—Ya tengo treinta y cinco años. De ahora en adelante me dedicaré de manera exclusiva al cuidado de mis faneras —dijo en el trabajo al presentar la carta de renuncia y al jefe del Departamento le pareció una misión tan importante que ordenó duplicarle las prestaciones.
A partir de entonces y en honor de la verdad, ya que de hecho sólo eso hacía, dijo lo mismo en el banco, donde le otorgaron una nueva tarjeta de crédito; con los hermanos, quienes finalmente hicieron la repartición de bienes que tenían trabada desde la muerte de los padres; y ante las mujeres que iba conociendo, cuyo interés creciente lo convirtió en el soltero más cotizado de la ciudad.

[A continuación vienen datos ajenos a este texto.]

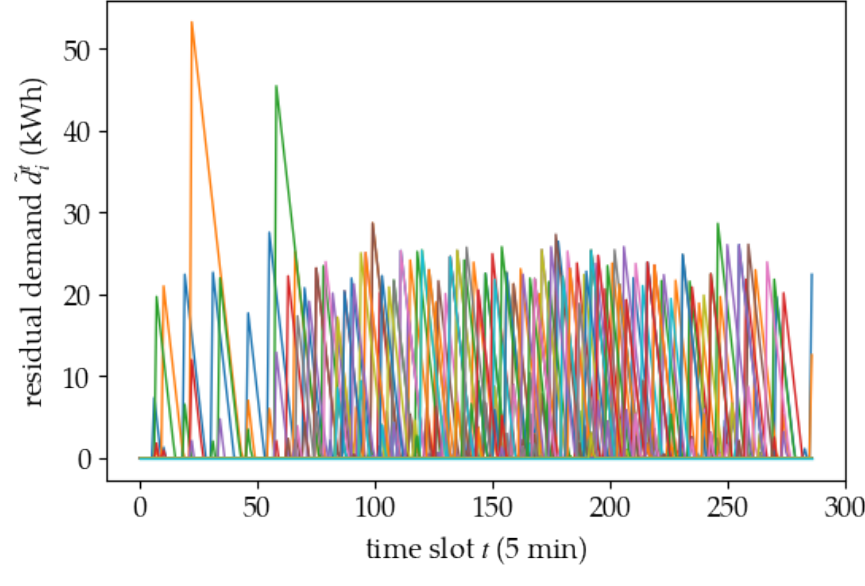
Figure 13. Residual demand per charger (20 in total).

—Debe ser por el cabello tan largo que te gastas, pero también deberían considerar otras cosas —se atrevió a decirle algún amigo, obviamente envidioso de la fortuna que lo envolvía, señalando las curvas de sus uñas, tan largas como limpias.

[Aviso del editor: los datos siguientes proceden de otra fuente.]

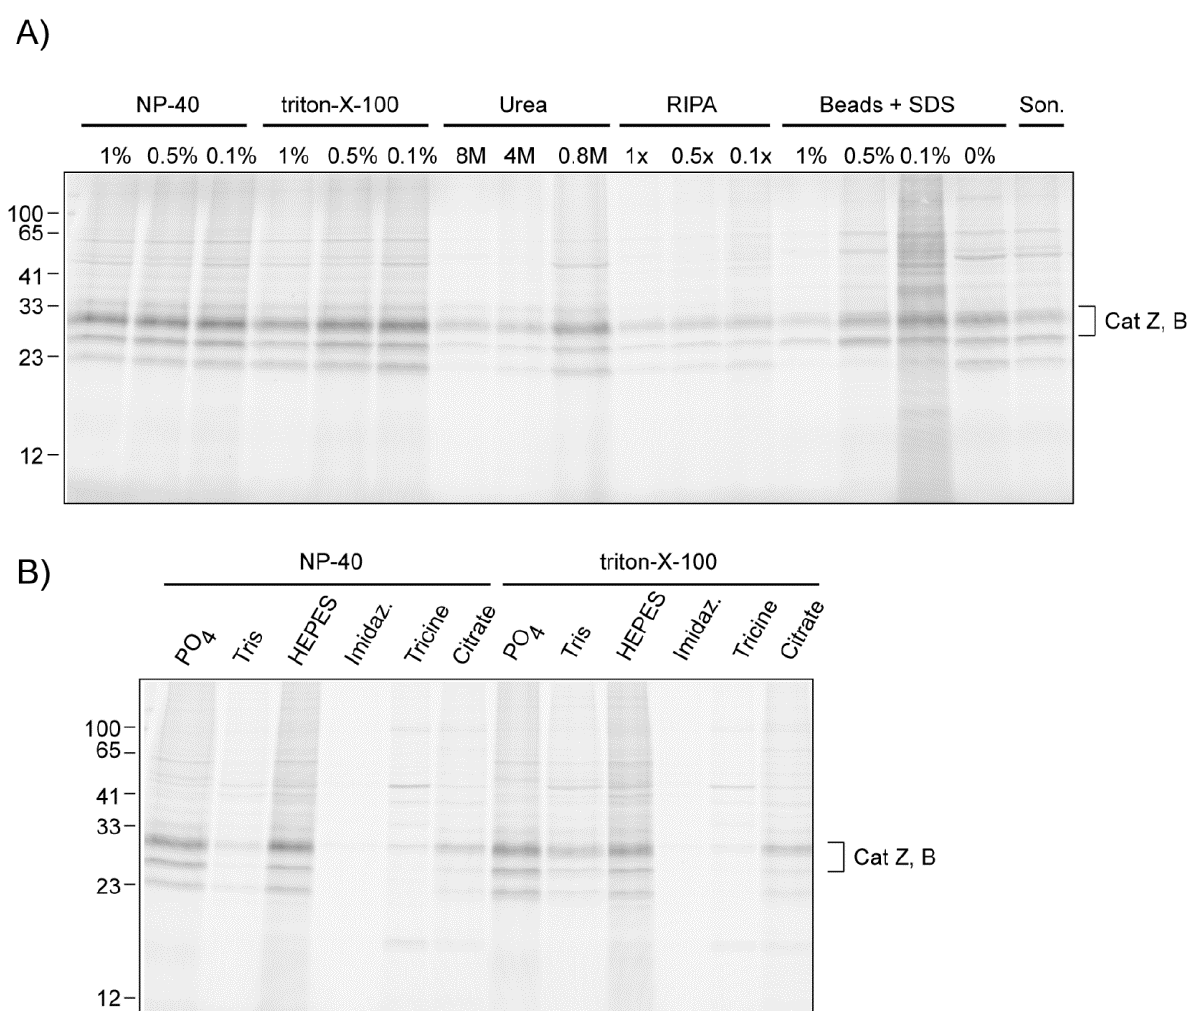
Figure 4. ( A ) Comparison of different lysis conditions on the tandem ABPP of cathepsins by Cu(I)-catalyzed click chemistry. All buffers except RIPA contained 100 mM sodium phosphate. SDS was added post lysis with glass beads. All protein concentrations were adjusted to 1 mg/mL. Click chemistry was performed for 1 h with 5 μ M of alkyne 3 , 2 mM THPTA, 1 mM CuSO , and 1 mM sodium ascorbate. ( B ) Comparison of different 4 buffering salts (all at pH 7.4; final detergent concentration 0.1%) on the tandem ABPP of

—Yo me dedico exclusivamente al cuidado de mis faneras —decía él a diestra y siniestra mientras sus haberes y su fama de hombre próspero y trabajador seguían creciendo. Creciendo y creciendo.

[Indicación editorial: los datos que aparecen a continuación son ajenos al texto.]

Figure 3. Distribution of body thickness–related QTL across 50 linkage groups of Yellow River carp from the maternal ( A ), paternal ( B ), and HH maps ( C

Fue sólo a los setenta y seis años cuando en ocasión de un programa de televisión que le dedicaban un periodista desenfadado le preguntó:
—Pero, ¿qué son las faneras? ¿De qué habla usted cuando dice que ha dedicado toda su vida al cuidado de sus faneras?
—De uñas y pelos, hijo mío. De uñas y pelos. Nunca nadie ha dicho lo contrario.